New WWF web tool maps Arctic nature and activities

Posted on May, 13 2013

As Arctic Council Ministers prepare to meet to outline priorities for the Council’s next two years, WWF has released a mapping tool to help inform those priorities.
As Arctic Council Ministers prepare to meet to outline priorities for the Council’s next two years, WWF has released a mapping tool to help inform those priorities.
The web-based map synthesises the latest Arctic research and helps answer questions such as where Arctic oil activity clashes with valuable biodiversity, and how the melting of the polar ice cap has influenced shipping routes.

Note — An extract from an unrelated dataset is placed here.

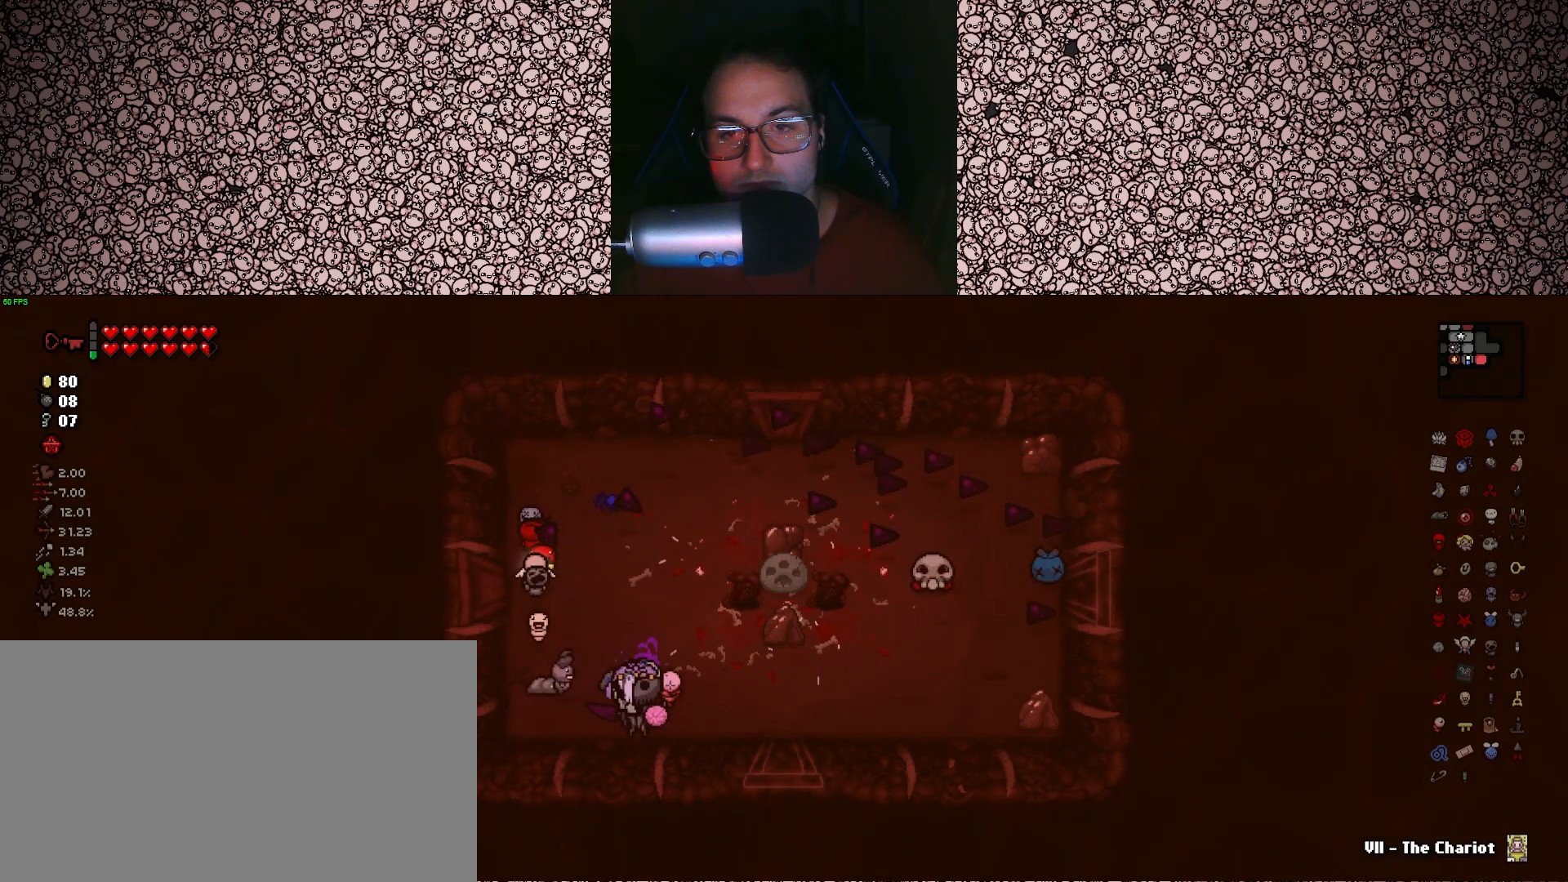
{"keys": [], "events": [[333, "d", "up"]]}
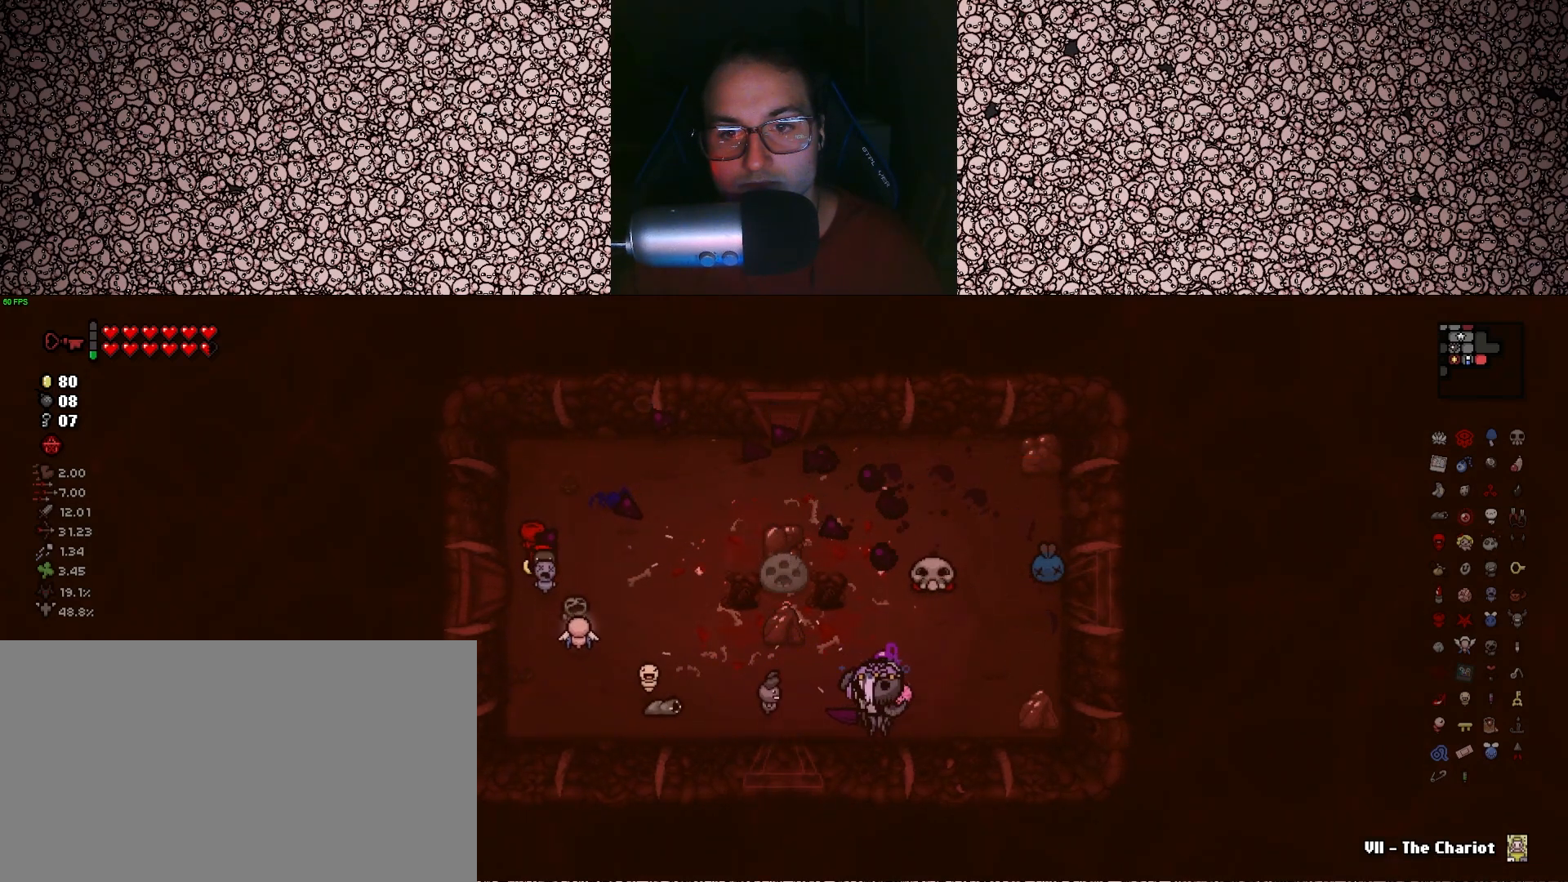
{"keys": ["up"], "events": [[133, "d", "down"], [250, "d", "up"], [333, "up", "down"]]}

By releasing a new web tool mapping both nature and activities, WWF hopes to be able to make relevant information universally available – in a very visible manner. “Arctic nature and peoples desperately need environmentally sustainable management practices. A well informed and active public can help push for such practices, and these maps can help in supplying that information. Everywhere in the world, good maps are preconditions for sound management and informed public debate about natural values and human activities,” says Nina Jensen, CEO of WWF Norway.

The ArkGIS is a web based mapping system, allowing anyone to produce their own maps showing natural resources and updated overviews of activities like shipping or oil drilling. It allows any user to download pre-made maps and videos, as well as developing customized maps on their own, using an interactive map service. “One of the strengths of this tool is that both natural values and developments that may interfere with those values can be made visible on the same maps. Another strength is that we have comprehensive information covering the entire Arctic region – available for anyone with a computer and an Internet connection,” says Lars Erik Mangset, WWF project lead for ArkGIS.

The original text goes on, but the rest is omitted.